High payments, a report from the think tank Young Invincibles shows, mean less money to spend in years after graduation, which can lead to real financial struggle. Large student loan payments can put off, downsize, or cut off purchases and investments down the road, especially when it comes to owning a home, buying a car, and getting married.

In June, President Obama signed a memorandum calling for the expansion of Income-Based Repayment (IBR) plans, which would allow about 5 million more borrowers with federal direct loans the chance to cap their loan payments to 10 or 15 percent of their income. In the last year alone, enrollment in income-based repayment plans doubled.

The concept of income-based repayment sounds pretty basic, and fair. The payment term is longer, and requires payments on time. The hope is that some of the 40 million borrowers with a total outstanding balance of $1.2 trillion in student loans can pay back their investment in their education—without being crushed financially.

However, the program has plenty of hoops to jump through. Perhaps the trickiest part is the seemingly constant paperwork involved in qualifying for these types of repayment plans.

Each year, borrowers enrolled in income-based repayment, or Pay As You Earn (PAYE), have to submit financial information. A lot can happen in a year. A promotion, changing jobs, having a baby, and getting married are just some of the life events that change borrowers’ repayment amount because of a shift in their income-to-debt ratio. Marriage is the most common reason some borrowers are seeing their debt substantially less compared to their income, if they file taxes jointly.

In order to take part in these repayment plans, borrowers’ student debt has to be high enough relative to what they are making. The Department of Education provides a repayment calculator where borrowers can see if they qualify. There are actually a variety of options for repayment plans outside of the standard ten year plan.

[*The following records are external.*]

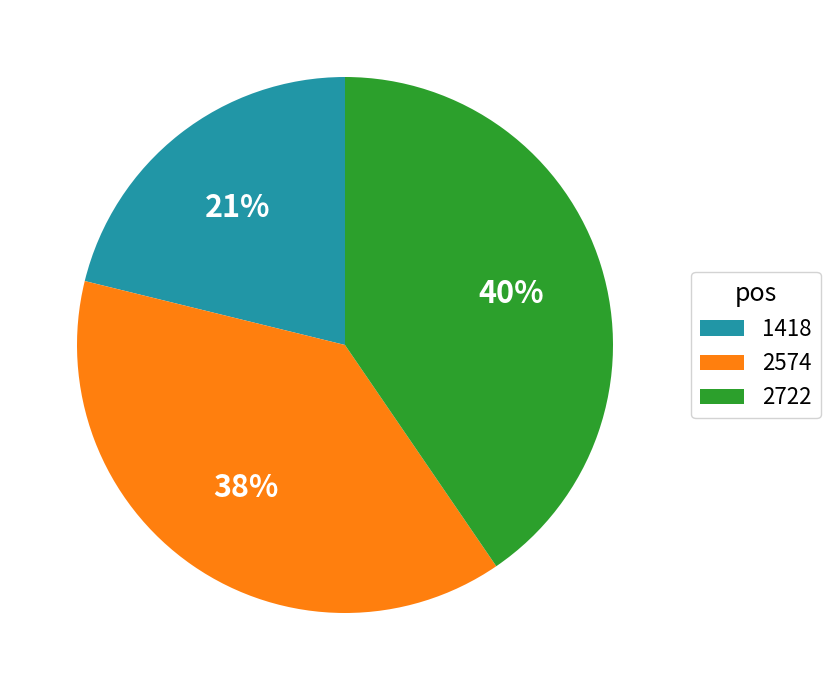

Is it true that 2574 is 38% of the pie?

True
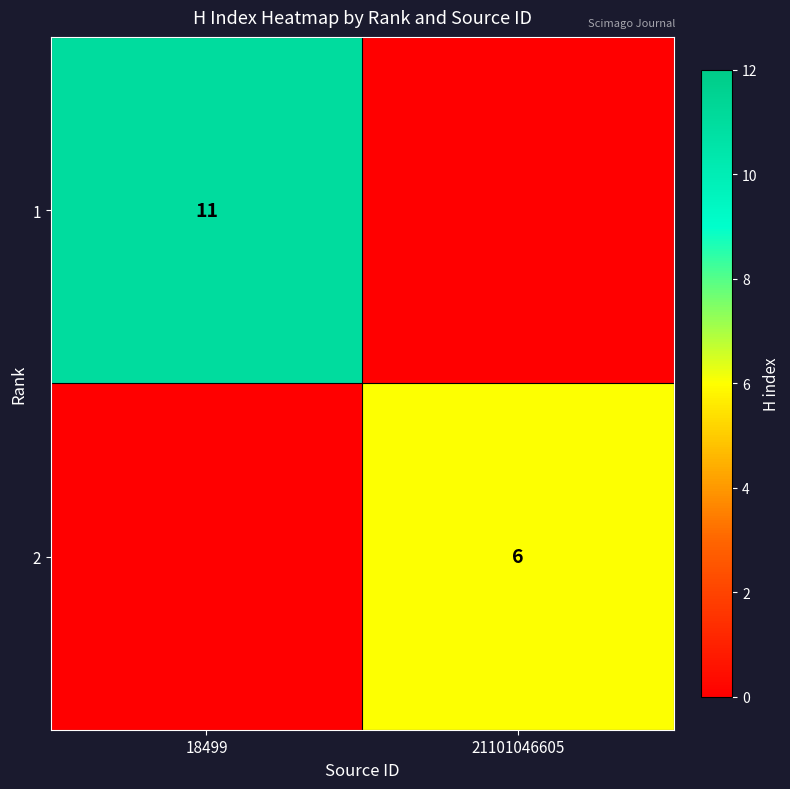

The value of 2 at 21101046605 is 10. True or false?

False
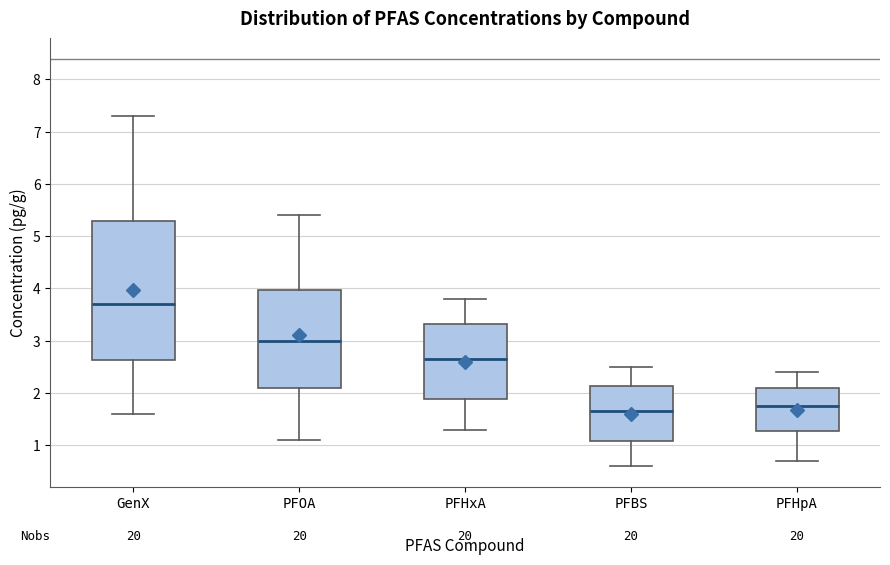

Which box has the lowest median line?

PFBS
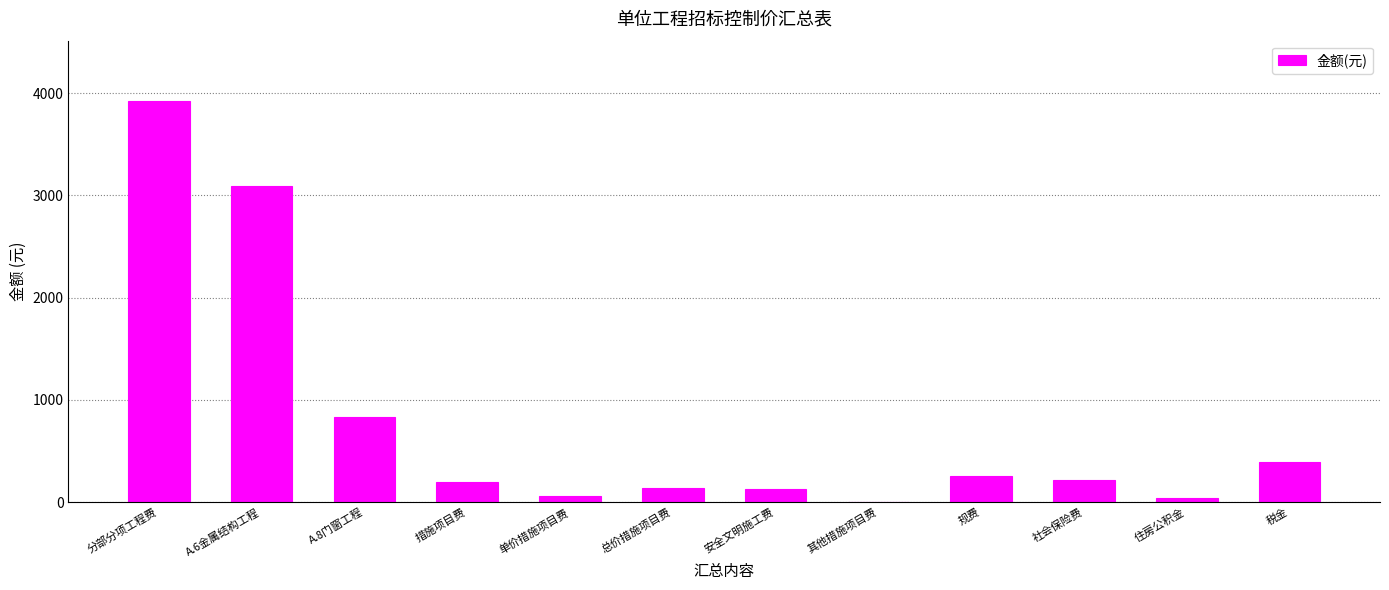

What is the ratio of the value at 措施项目费 to the value at 总价措施项目费?

1.4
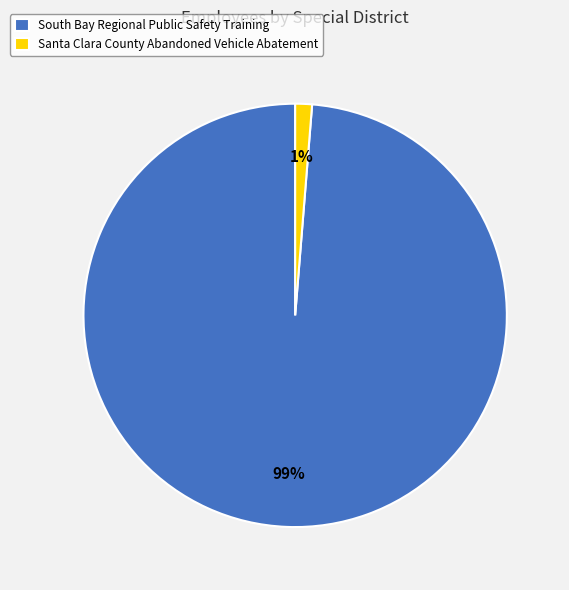

True or false: Santa Clara County Abandoned Vehicle Abatement accounts for 1% of the total.

True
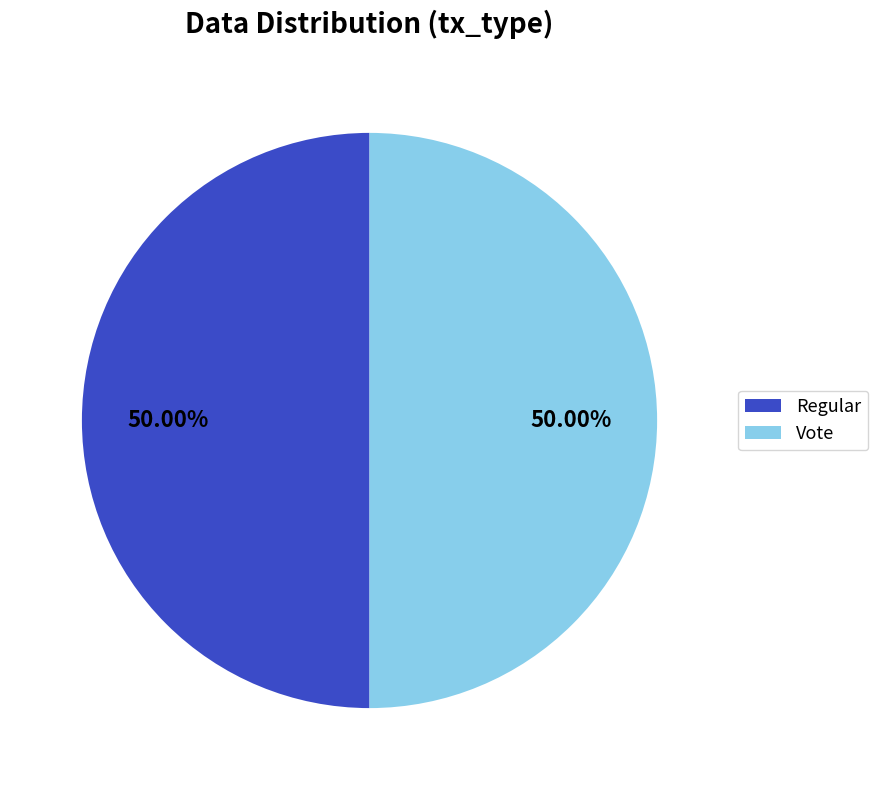

What is the ratio of the value at Regular to the value at Vote?

1.0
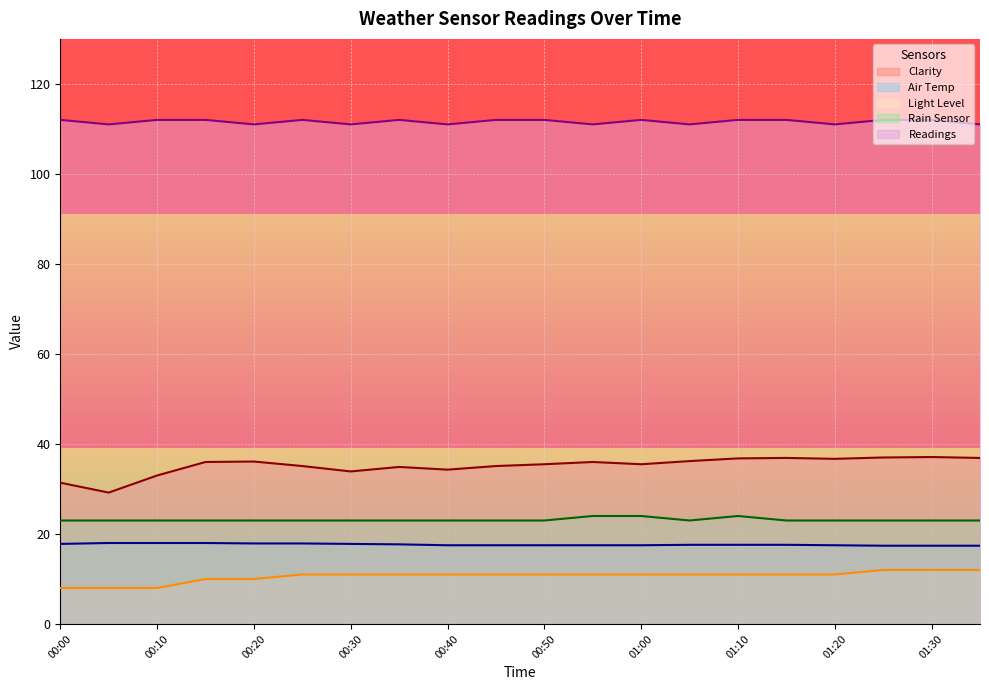

What is the total value across all series at 01:10?

201.4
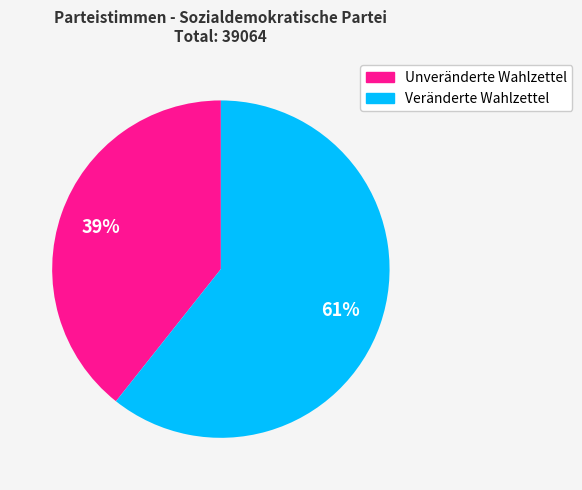

What percentage is the Veränderte Wahlzettel slice, to the nearest percent?

61%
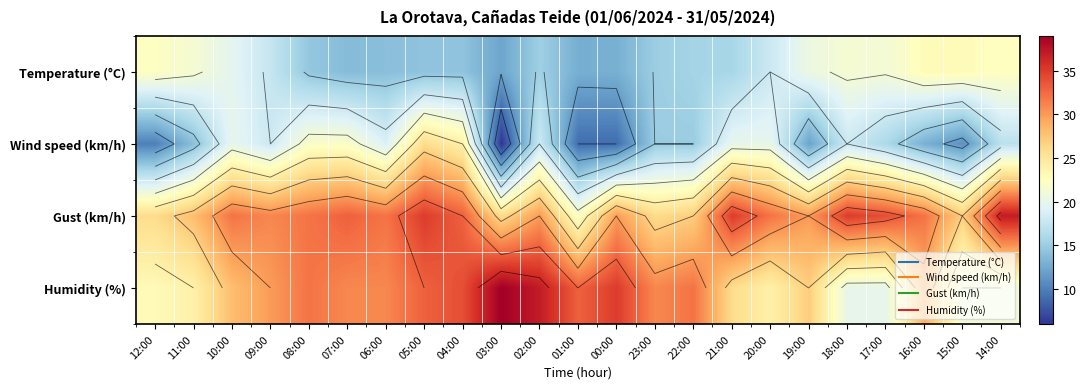

At which category does the chart reach its minimum across all series?

03:00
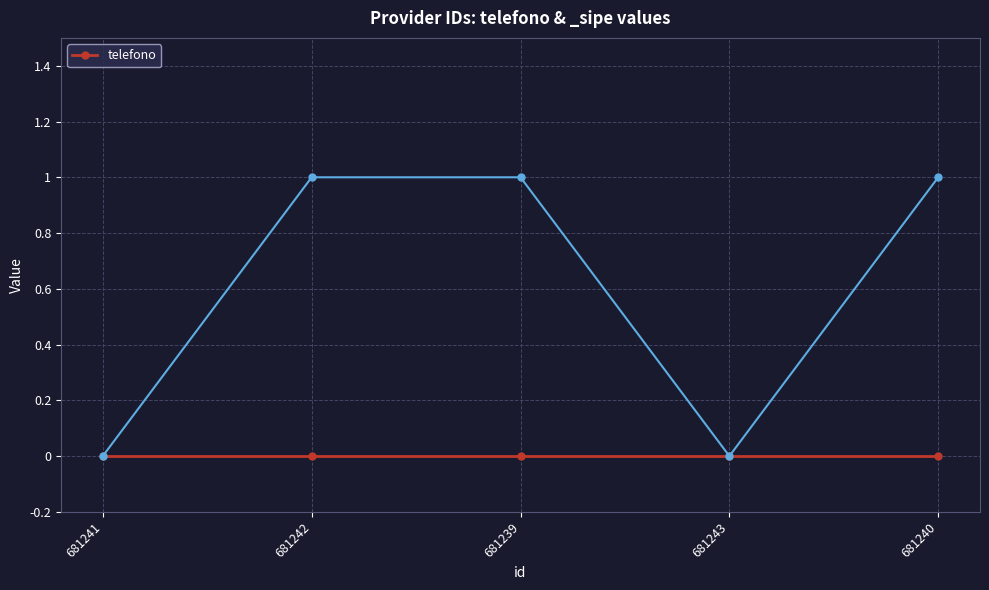

What is the difference between the values at 681242 and 681243?

1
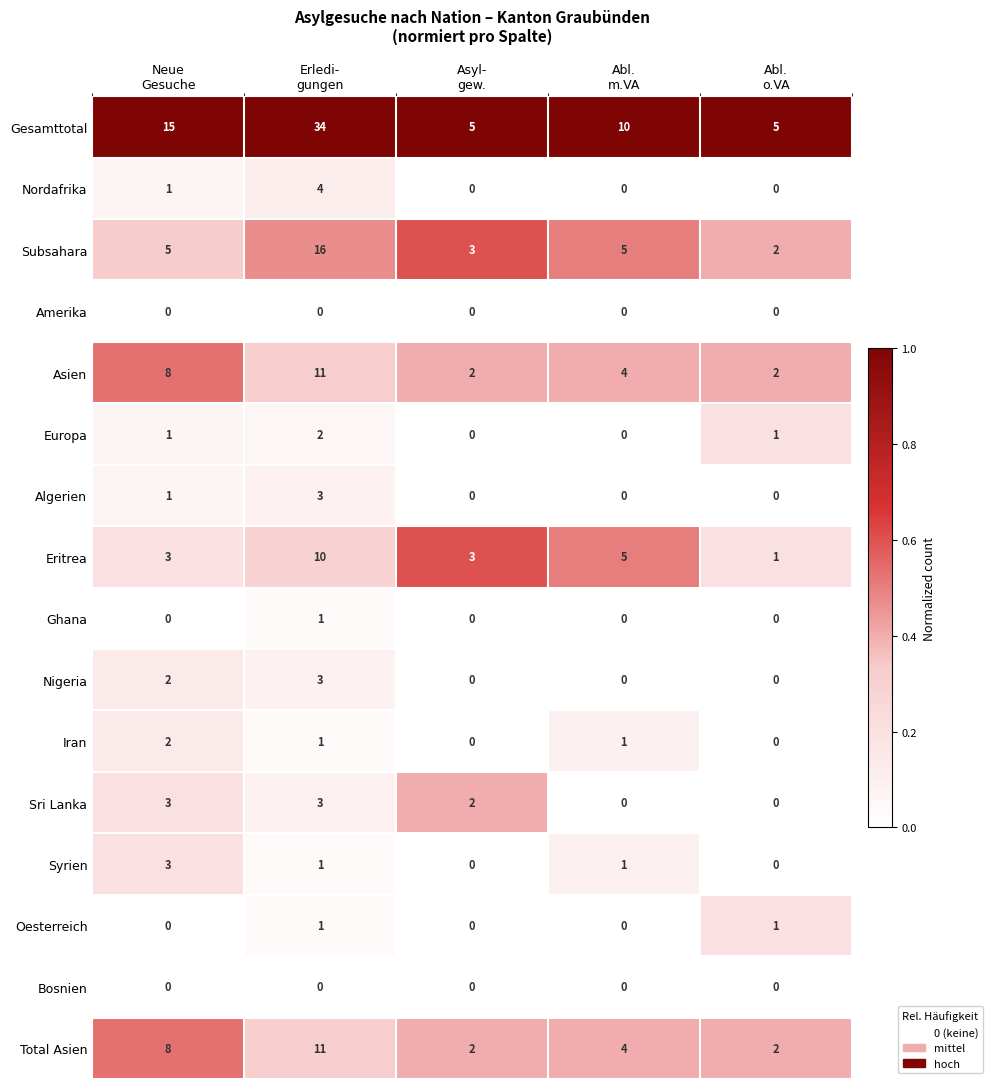

What is the greatest value displayed?

34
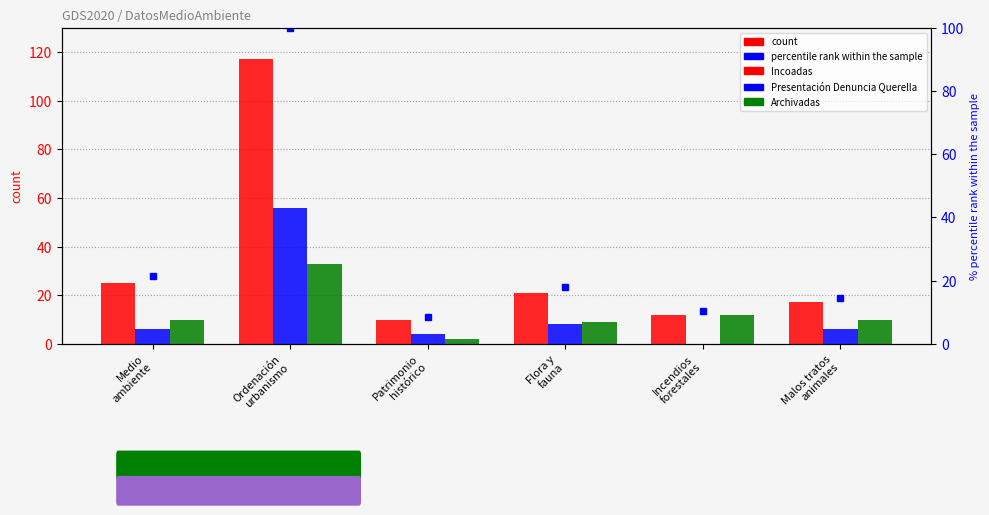

What is the sum of the Incoadas values at Patrimonio
histórico and Flora y
fauna?

31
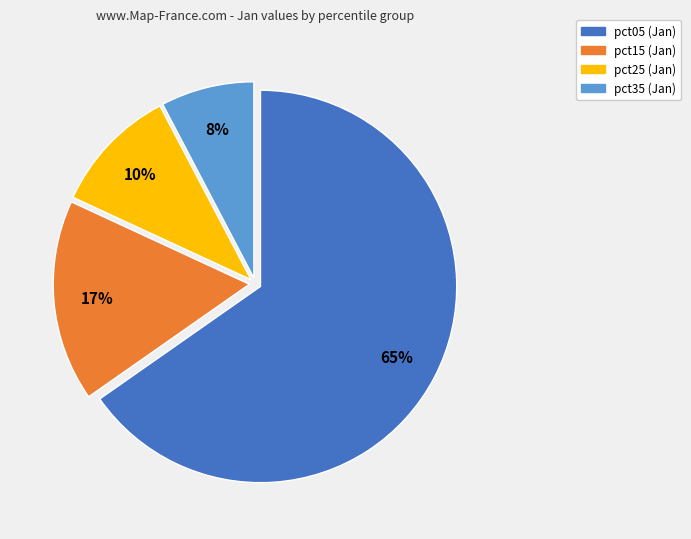

How many slices are in this pie chart?

4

As the President pointed out in June with regard to the memorandum, the expansion of Income-Based Repayment and Pay As You Earn would “make progress, but not enough.” Today, IBR and PAYE programs account for just 10.5 percent of borrowers in the repayment stage of their loans.

The paperwork may be a bit of a headache, but many borrowers find the income-based cap on payments incredibly worthwhile. Borrowers can’t be booted from an income-based repayment plan for making too much, but they can if they don’t document their income each year. The benefits are clear, and even middle- to upper-income borrowers are widely eligible. The uptake in these repayment plans is slow—likely due to a lack of awareness or the bureaucratic hassle—but hopefully they can help borrowers allocate money for other aspects of their life.